Are those enabled? These are not enabled by default on all L4T versions.

zcat /proc/config.gz | egrep '(CONFIG_COREDUMP|CONFIG_ELF_CORE)'

If enabled, and still no dump, which L4T version?


CONFIG_ELF_CORE is not set

CONFIG_COREDUMP=y

CONFIG_ELF_CORE is not enabled , can you assist me how to enable this .

L4tversion given below
R24 (release), REVISION: 2.1,

It’s just a kernel feature…the build is mostly standard, the complication is from cross-compiling and fixing a couple of issues before building.

Note that these kernel options are both designed to be integrated into the Image, and not built as modules.

Do you have a serial console? This makes it much easier to safely test new kernel installs. In 24.2.1 everything is still determined from the “/boot/extlinux/extlinux.conf” file and you can simply add new installs as new entries and pick the one you want at boot time…otherwise if it fails you’ll probably flash it to put the old system back in (hint: you can clone now if you want to back up the rootfs).

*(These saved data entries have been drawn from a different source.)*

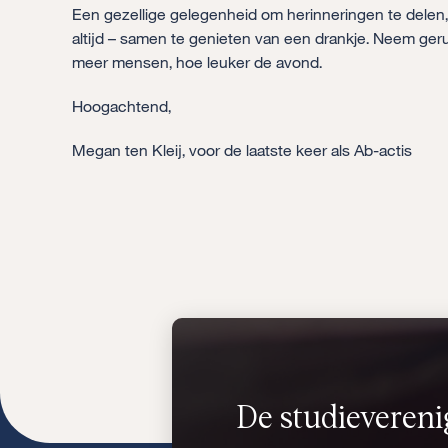
Een gezellige gelegenheid om herinneringen te delen, 
altijd – samen te genieten van een drankje. Neem ger
meer mensen, hoe leuker de avond.
Hoogachtend,
Megan ten Kleij, voor de laatste keer als Ab-actis
De studievereni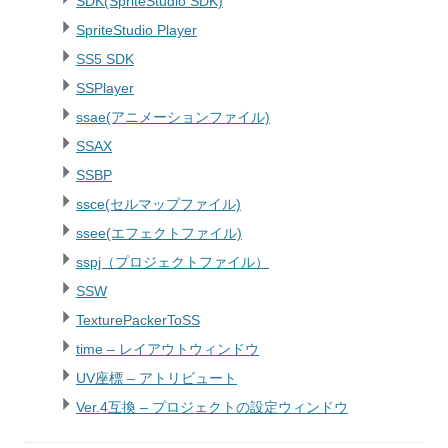
SDK(SpriteStudio SDK)
SpriteStudio Player
SS5 SDK
SSPlayer
ssae(アニメーションファイル)
SSAX
SSBP
ssce(セルマップファイル)
ssee(エフェクトファイル)
sspj（プロジェクトファイル）
SSW
TexturePackerToSS
time – レイアウトウィンドウ
UV座標 – アトリビュート
Ver.4互換 – プロジェクトの設定ウィンドウ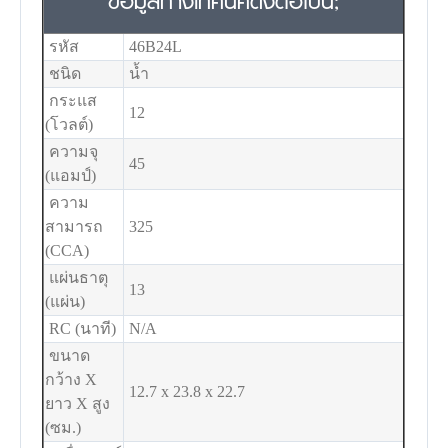
ข้อมูลทางเทคนิคดังต่อไปนี้;
รหัส
46B24L
ชนิด
น้ำ
กระแส
12
(โวลต์)
ความจุ
45
(แอมป์)
ความ
สามารถ
325
(CCA)
แผ่นธาตุ
13
(แผ่น)
RC (นาที)
N/A
ขนาด
กว้าง X
12.7 x 23.8 x 22.7
ยาว X สูง
(ซม.)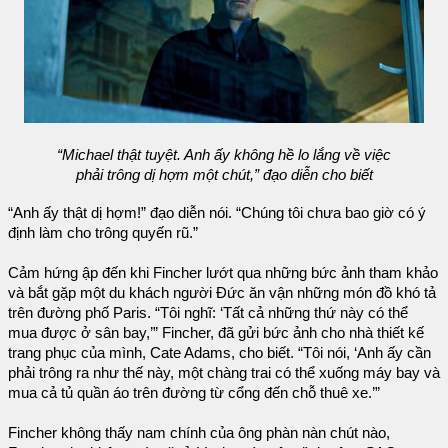
“Michael thật tuyệt. Anh ấy không hề lo lắng về việc
phải trông dị hợm một chút,” đạo diễn cho biết
“Anh ấy thật dị hợm!” đạo diễn nói. “Chúng tôi chưa bao giờ có ý
định làm cho trông quyến rũ.”
Cảm hứng ập đến khi Fincher lướt qua những bức ảnh tham khảo
và bắt gặp một du khách người Đức ăn vận những món đồ khó tả
trên đường phố Paris. “Tôi nghĩ: ‘Tất cả những thứ này có thể
mua được ở sân bay,’” Fincher, đã gửi bức ảnh cho nhà thiết kế
trang phục của mình, Cate Adams, cho biết. “Tôi nói, ‘Anh ấy cần
phải trông ra như thế này, một chàng trai có thể xuống máy bay và
mua cả tủ quần áo trên đường từ cổng đến chỗ thuê xe.’”
Fincher không thấy nam chính của ông phàn nàn chút nào,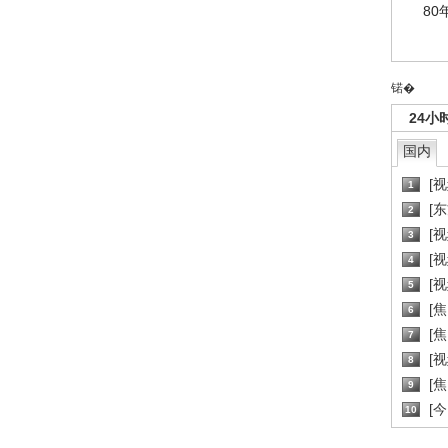
80
锘�
24小
国内
[
1
[
2
[
3
[
4
[
5
[
6
[焦
7
[
8
[
9
[
10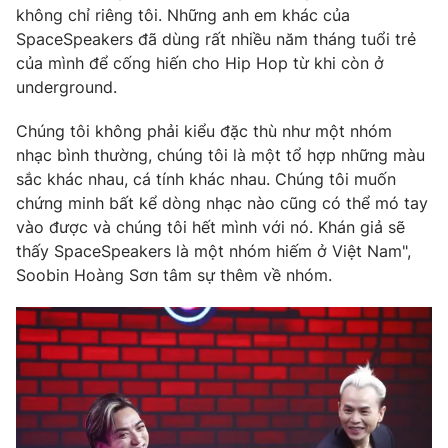
không chỉ riêng tôi. Những anh em khác của
SpaceSpeakers đã dùng rất nhiều năm tháng tuổi trẻ
của mình để cống hiến cho Hip Hop từ khi còn ở
underground.
Chúng tôi không phải kiểu đặc thù như một nhóm
nhạc bình thường, chúng tôi là một tổ hợp những màu
sắc khác nhau, cá tính khác nhau. Chúng tôi muốn
chứng minh bất kể dòng nhạc nào cũng có thể mó tay
vào được và chúng tôi hết mình với nó. Khán giả sẽ
thấy SpaceSpeakers là một nhóm hiếm ở Việt Nam",
Soobin Hoàng Sơn tâm sự thêm về nhóm.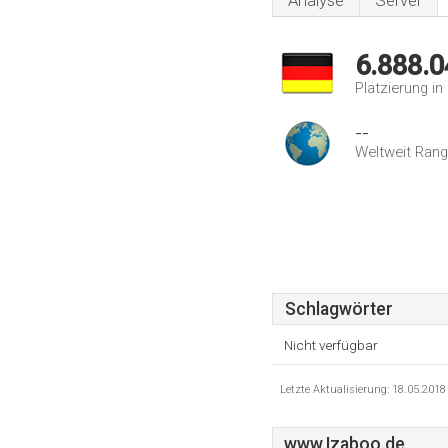
Analyse
Server
6.888.0
Platzierung i
--
Weltweit Rang
Schlagwörter
Nicht verfügbar
Letzte Aktualisierung: 18.05.201
www.Izaboo.de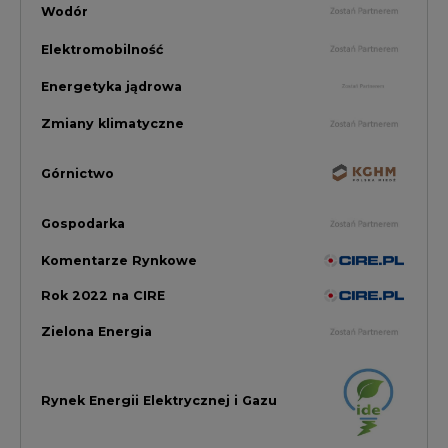
Zielona Energia
Rynek Energii Elektrycznej i Gazu
PGE Dystrybucja
Inwestycje i Innowacje w Eneregtyce
Energetyka
Raporty branżowe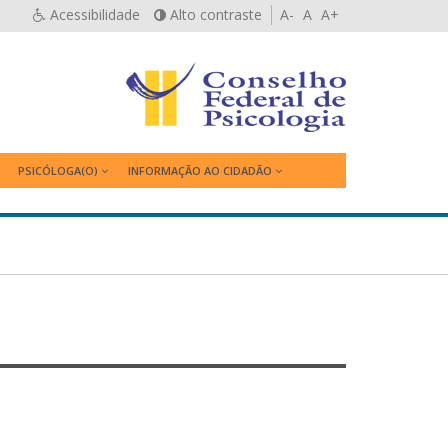
Acessibilidade
Alto contraste
A-
A
A+
PSICÓLOGA(O)
INFORMAÇÃO AO CIDADÃO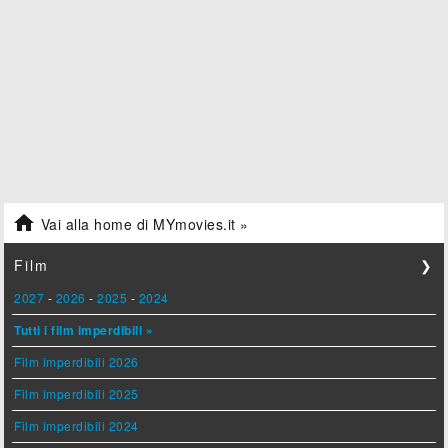

Vai alla home di MYmovies.it »
Film
❯
2027
-
2026
-
2025
-
2024
Tutti i film imperdibili »
Film imperdibili 2026
Film imperdibili 2025
Film imperdibili 2024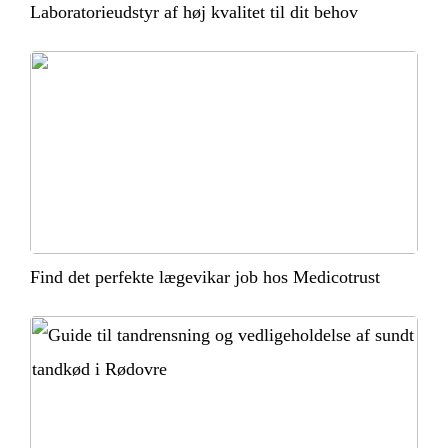
Laboratorieudstyr af høj kvalitet til dit behov
Find det perfekte lægevikar job hos Medicotrust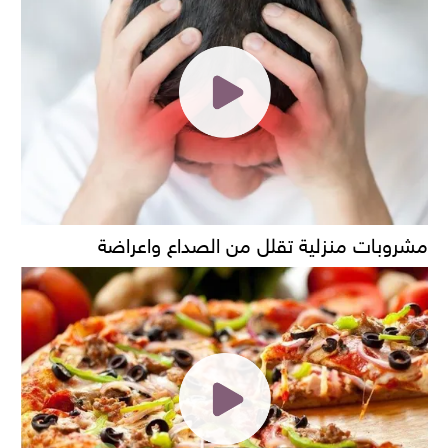
مشروبات منزلية تقلل من الصداع واعراضة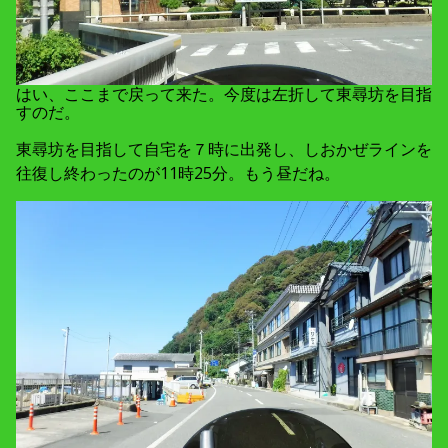
はい、ここまで戻って来た。今度は左折して東尋坊を目指
すのだ。
東尋坊を目指して自宅を７時に出発し、しおかぜラインを
往復し終わったのが11時25分。もう昼だね。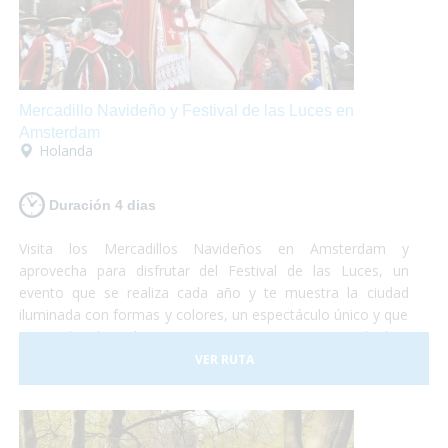
Mercadillo Navideño y Festival de las Luces en
Amsterdam
Holanda
Duración 4 dias
Visita los Mercadillos Navideños en Amsterdam y
aprovecha para disfrutar del Festival de las Luces, un
evento que se realiza cada año y te muestra la ciudad
iluminada con formas y colores, un espectáculo único y que
no puedes dejar de ver. Te proponemos una escapada de 4
días en la cuál podrás disfrutar de esta mágica ciudad y de
VER RUTA
sus alrededores. Turismo accesible en Holanda y
perfectamente adaptado para que puedas vivir una
experiencia diferente!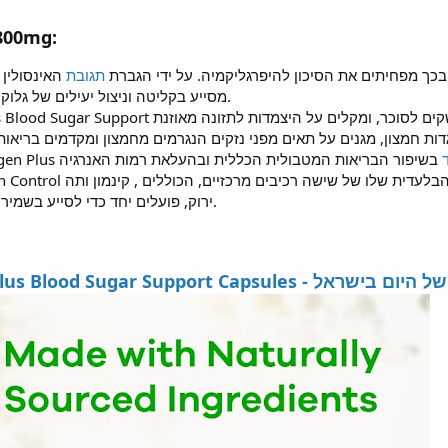
יתרונות 
קוז בריאות, ובכך מפחיתים את הסיכון להיפרגליקמיה. על ידי הגברת
תגובת
האינסולין
של הגוף, Glycogen Plus מסייע בקליטה וניצול יעילים של גלוקוז.
דות חמצון, מגנים על תאים מפני נזקים הנגרמים מחמצון ומקדמים בריאות 
החומרים של גלוקוז,
Glycogen Plus+ Glycogen Control תוכנן ב
ירוק, פועלים יחד כדי לסייע בשמירה על רמות גלוקוז אידיאליות.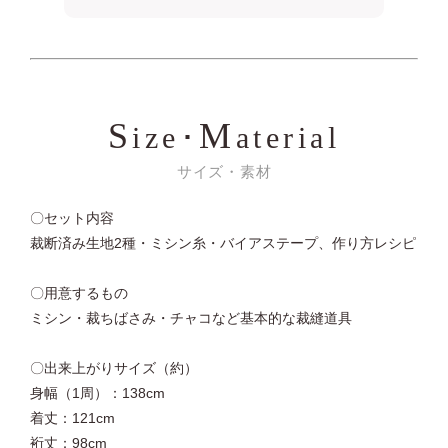
S
M
ize･
aterial
サイズ・素材
〇セット内容
裁断済み生地2種・ミシン糸・バイアステープ、作り方レシピ
〇用意するもの
ミシン・裁ちばさみ・チャコなど基本的な裁縫道具
〇出来上がりサイズ（約）
身幅（1周）：138cm
着丈：121cm
裄丈：98cm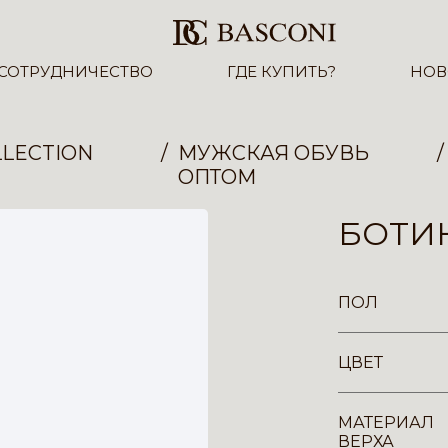
СОТРУДНИЧЕСТВО
ГДЕ КУПИТЬ?
НОВ
LECTION
МУЖСКАЯ ОБУВЬ
ОПТОМ
БОТИН
ПОЛ
ЦВЕТ
МАТЕРИАЛ
ВЕРХА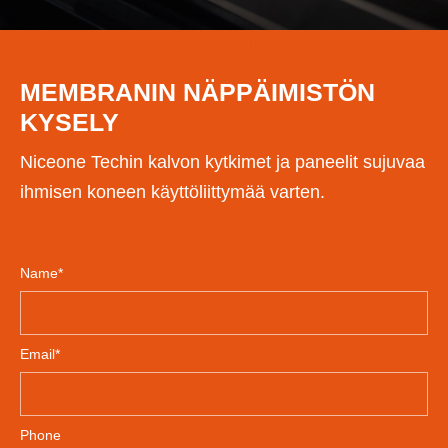
OTA YHTEYTTÄ MEIHIN.
MEMBRANIN NÄPPÄIMISTÖN
KYSELY
Niceone Techin kalvon kytkimet ja paneelit sujuvaa
ihmisen koneen käyttöliittymää varten.
Name*
Email*
Phone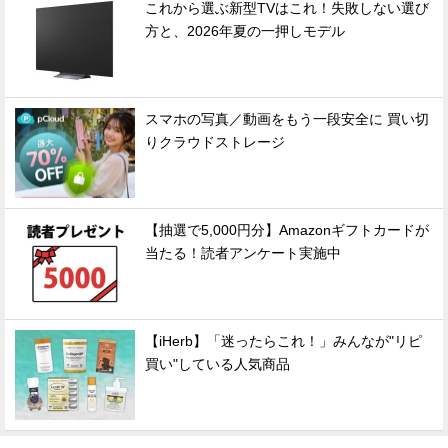
これから選ぶ新型TVはこれ！失敗しない選び
方と、2026年夏の一押しモデル
スマホの写真／動画をもう一段安全に 買い切
りクラウドストレージ
【抽選で5,000円分】Amazonギフトカードが
当たる！読者アンケート実施中
【iHerb】「迷ったらこれ！」みんなが"リピ
買い"している人気商品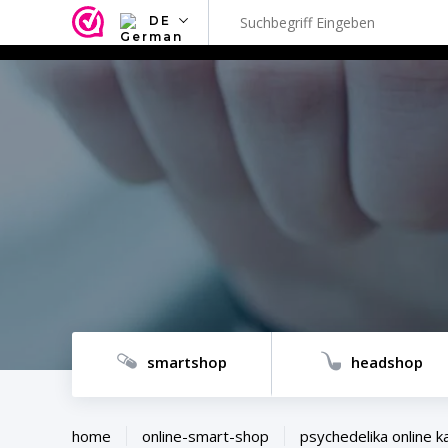
DE
NL
EN
FR
TR
SV
ES
DE
smartshop
headshop
home
online-smart-shop
psychedelika online k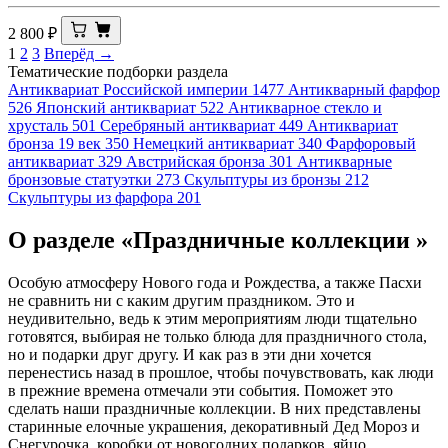
2 800
₽
1
2
3
Вперёд →
Тематические подборки раздела
Антиквариат Российской империи
1477
Антикварный фарфор
526
Японский антиквариат
522
Антикварное стекло и
хрусталь
501
Серебряный антиквариат
449
Антиквариат
бронза 19 век
350
Немецкий антиквариат
340
Фарфоровый
антиквариат
329
Австрийская бронза
301
Антикварные
бронзовые статуэтки
273
Скульптуры из бронзы
212
Скульптуры из фарфора
201
О разделе «Праздничные коллекции »
Особую атмосферу Нового года и Рождества, а также Пасхи
не сравнить ни с каким другим праздником. Это и
неудивительно, ведь к этим мероприятиям люди тщательно
готовятся, выбирая не только блюда для праздничного стола,
но и подарки друг другу. И как раз в эти дни хочется
перенестись назад в прошлое, чтобы почувствовать, как люди
в прежние времена отмечали эти события. Поможет это
сделать наши праздничные коллекции. В них представлены
старинные елочные украшения, декоративный Дед Мороз и
Снегурочка, коробки от новогодних подарков, яйцо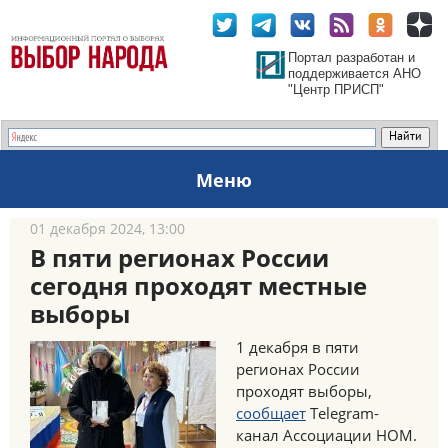
Портал разработан и
поддерживается АНО
"Центр ПРИСП"
Меню
01 декабря 2024, 13:00
В пяти регионах России
сегодня проходят местные
выборы
1 декабря в пяти
регионах России
проходят выборы,
сообщает
Telegram-
канал Ассоциации НОМ.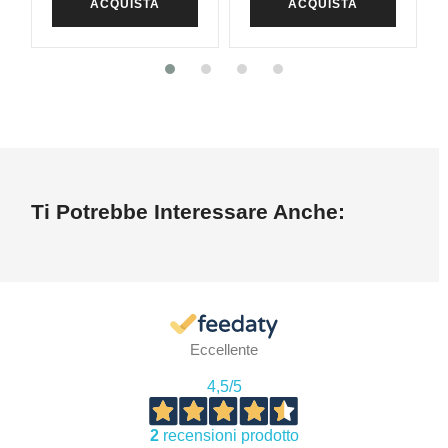
ACQUISTA
ACQUISTA
Ti Potrebbe Interessare Anche:
Eccellente
4,5
/5
2
recensioni prodotto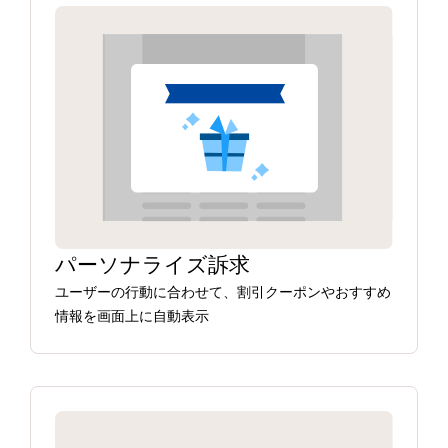
パーソナライズ訴求
ユーザーの行動に合わせて、割引クーポンやおすすめ
情報を画面上に自動表示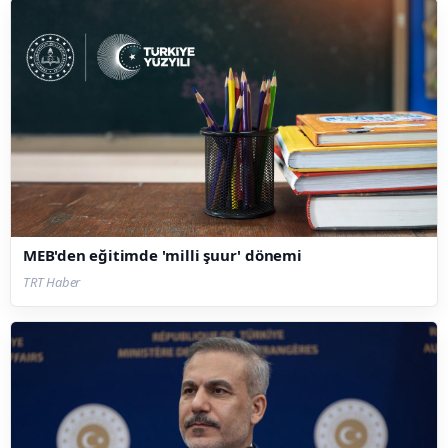
MEB'den eğitimde 'milli şuur' dönemi
TRT Haber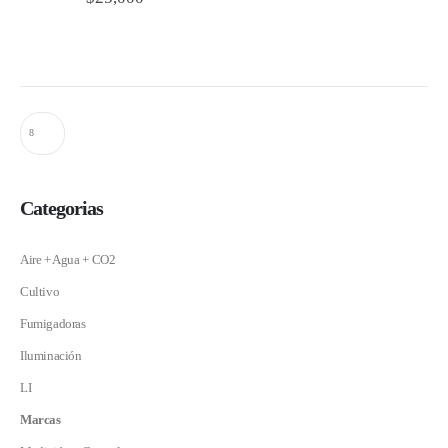
Categorias
Aire + Agua + CO2
Cultivo
Fumigadoras
Iluminación
LI
Marcas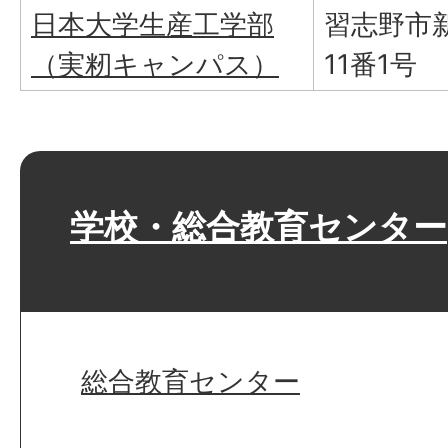
日本大学生産工学部
習志野市
（実籾キャンパス）
11番1号
学校・総合教育センター
総合教育センター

Here is some information on cross-compiling the R24.2.1 kernel (there were a couple of spots where source had to be changed for compile to succeed):
[url]https://devtalk.nvidia.com/default/topic/936880/jetson-tx1/jetson-tx1-24-1-release-need-help-with-complier-directions-can-not-complie/post/4885136/#4885136[/url]

There are a number of places to get information on kernel builds, e.g., [url]https://elinux.org/Jetson_TX1[/url]. It’s a lot of information though, so just ask if you need more details.

If you are using an Ubuntu host you can install cross compile tools with apt-get…I’m not sure what package names those are. To get the various configuration utilities from “make menuconfig” or “make nconfig” you’d also want to add package “libncurses5-dev”.